À l’heure où bien des artistes passent sous les fourches caudines des écoles, on ne s’étonnera guère que seuls deux autodidactes ont pu acquérir une immense connaissance littéraire non académique et s’élancer dans des créations échappant aux canons culturels et aux perfusions esthétiques enseignées. La magie toute filmique de ce volume qui fera date s’apparente à celle du cinéma, un cinéma que Benoît Denis ouvre comme une boîte à malice, dont il laisse échapper les mélodies en sous-sol. Le destin des évidences est de se lézarder sous les tropismes complexes qui les travaillent en sourdine. Ainsi en va-t-il de l’évidence selon laquelle l’écriture simple, épurée, neutre de Simenon fournirait un garant d’adaptabilité. Si, comme l’a montré Danielle Bajomée, son écriture est marquée par le privilège de l’image, de la vision, contre toute attente, sa dimension cinématographique n’est que trompe-l’oeil, la veine psychologique des récits rendant ardue leur transposition à l’écran.

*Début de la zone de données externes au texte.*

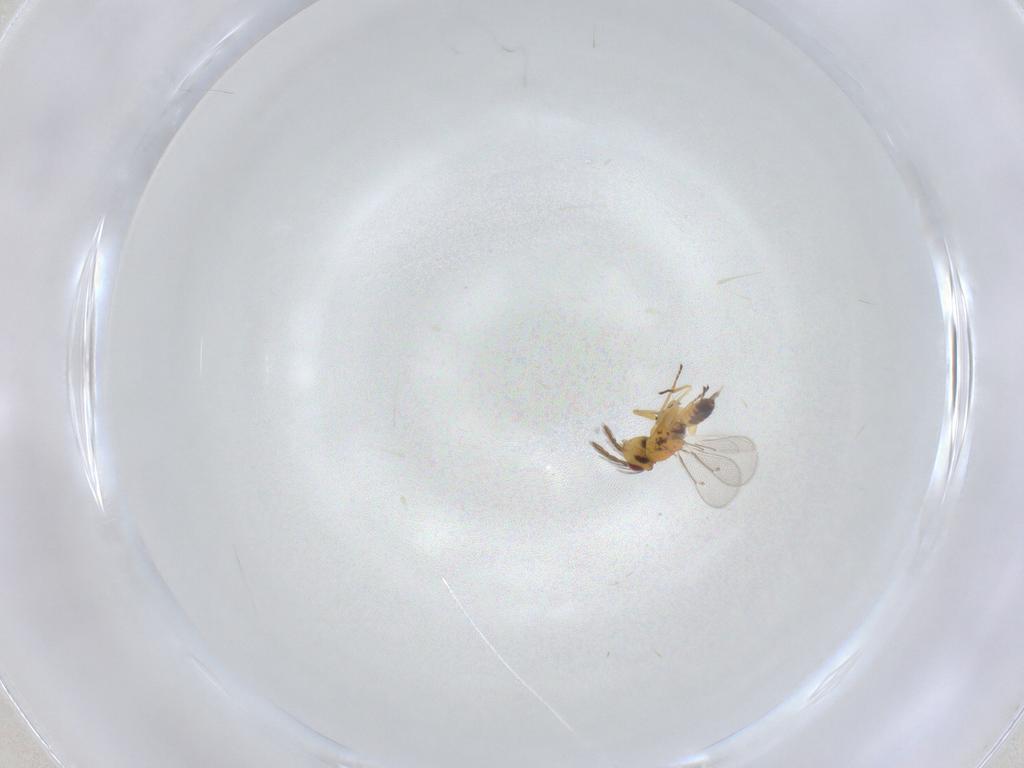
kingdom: Animalia
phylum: Arthropoda
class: Insecta
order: Hymenoptera
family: Eulophidae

Les aphorismes, les mots d’esprit, les saillies, la verve ironique et mordante d’Audiard lui ont valu d’être statufié dans les anthologies des dialoguistes de génie. Les strates des scénarios  que l’on découvre, les éblouissantes analyses de Benoît Denis  dévoilent la vision du monde qu’abritent son panache verbal, sa pyrotechnie alliant stylisation du parler populaire et pessimisme d’un moraliste iconoclaste. L’art de la conversation codifiée en France à l’âge classique se prolonge au 20e siècle dans la machinerie verbale d’Audiard dont l’analyse des rouages rhétoriques n’épuise jamais la puissance.

Dans Simenon, Audiard trouvera un écho de sa conception de l’écriture : se poser comme une surface dansante où piéger la production sérielle de la connerie dont Audiard auscultait le formidable essor dans une France petite-bourgeoise. Loin de former un hybride qui homogénéise ses composantes, la figure qui émerge de la rencontre des trois astres centraux — Simenon, Audiard, Gabin — aiguise leur singularité par leur alliance. Dans une éthique de fidélité au texte (hormis peut-être dans Le président conspué pour le « dévoiement idéologique du roman »), Audiard a ouvert les œuvres de Simenon à des possibles, des devenirs qui sont autant simenoniens qu’audiardiens. C’est ce même geste d’ouverture que Benoît Denis et ceux qui ont contribué à l’édition de ce volume mettent en œuvre, nous tendant le triangle d’or d’une poudre filmique aux effets explosants-fixes.